--- GIVEN RECORDS ---
^^^^^^^^

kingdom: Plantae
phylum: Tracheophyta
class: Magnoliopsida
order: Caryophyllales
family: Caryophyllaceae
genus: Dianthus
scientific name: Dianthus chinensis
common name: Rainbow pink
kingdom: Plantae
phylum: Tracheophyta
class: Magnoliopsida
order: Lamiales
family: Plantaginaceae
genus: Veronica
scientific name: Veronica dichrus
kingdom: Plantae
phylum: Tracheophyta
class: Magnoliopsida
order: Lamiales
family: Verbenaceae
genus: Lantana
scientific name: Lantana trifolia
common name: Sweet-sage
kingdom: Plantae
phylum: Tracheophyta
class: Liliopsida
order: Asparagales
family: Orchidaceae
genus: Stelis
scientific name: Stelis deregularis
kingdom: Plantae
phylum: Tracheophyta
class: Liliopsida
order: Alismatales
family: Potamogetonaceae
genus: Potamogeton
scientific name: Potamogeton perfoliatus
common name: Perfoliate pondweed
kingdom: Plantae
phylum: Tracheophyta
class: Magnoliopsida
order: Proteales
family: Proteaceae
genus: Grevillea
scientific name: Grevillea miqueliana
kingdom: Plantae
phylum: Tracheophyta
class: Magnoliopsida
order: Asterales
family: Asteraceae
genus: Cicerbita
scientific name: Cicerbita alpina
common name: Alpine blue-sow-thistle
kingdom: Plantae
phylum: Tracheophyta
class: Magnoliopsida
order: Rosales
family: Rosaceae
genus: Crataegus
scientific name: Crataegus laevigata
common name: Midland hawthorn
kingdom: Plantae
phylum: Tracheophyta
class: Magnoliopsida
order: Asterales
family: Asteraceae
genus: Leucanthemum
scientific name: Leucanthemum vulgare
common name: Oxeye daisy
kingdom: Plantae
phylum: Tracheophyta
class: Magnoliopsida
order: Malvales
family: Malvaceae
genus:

^^^^^^^^

--- WHAT TO DO ---
Copy every line of the records above word for word, changing nothing.

--- RESULT OF THE EXERCISE ---
kingdom: Plantae
phylum: Tracheophyta
class: Magnoliopsida
order: Caryophyllales
family: Caryophyllaceae
genus: Dianthus
scientific name: Dianthus chinensis
common name: Rainbow pink
kingdom: Plantae
phylum: Tracheophyta
class: Magnoliopsida
order: Lamiales
family: Plantaginaceae
genus: Veronica
scientific name: Veronica dichrus
kingdom: Plantae
phylum: Tracheophyta
class: Magnoliopsida
order: Lamiales
family: Verbenaceae
genus: Lantana
scientific name: Lantana trifolia
common name: Sweet-sage
kingdom: Plantae
phylum: Tracheophyta
class: Liliopsida
order: Asparagales
family: Orchidaceae
genus: Stelis
scientific name: Stelis deregularis
kingdom: Plantae
phylum: Tracheophyta
class: Liliopsida
order: Alismatales
family: Potamogetonaceae
genus: Potamogeton
scientific name: Potamogeton perfoliatus
common name: Perfoliate pondweed
kingdom: Plantae
phylum: Tracheophyta
class: Magnoliopsida
order: Proteales
family: Proteaceae
genus: Grevillea
scientific name: Grevillea miqueliana
kingdom: Plantae
phylum: Tracheophyta
class: Magnoliopsida
order: Asterales
family: Asteraceae
genus: Cicerbita
scientific name: Cicerbita alpina
common name: Alpine blue-sow-thistle
kingdom: Plantae
phylum: Tracheophyta
class: Magnoliopsida
order: Rosales
family: Rosaceae
genus: Crataegus
scientific name: Crataegus laevigata
common name: Midland hawthorn
kingdom: Plantae
phylum: Tracheophyta
class: Magnoliopsida
order: Asterales
family: Asteraceae
genus: Leucanthemum
scientific name: Leucanthemum vulgare
common name: Oxeye daisy
kingdom: Plantae
phylum: Tracheophyta
class: Magnoliopsida
order: Malvales
family: Malvaceae
genus:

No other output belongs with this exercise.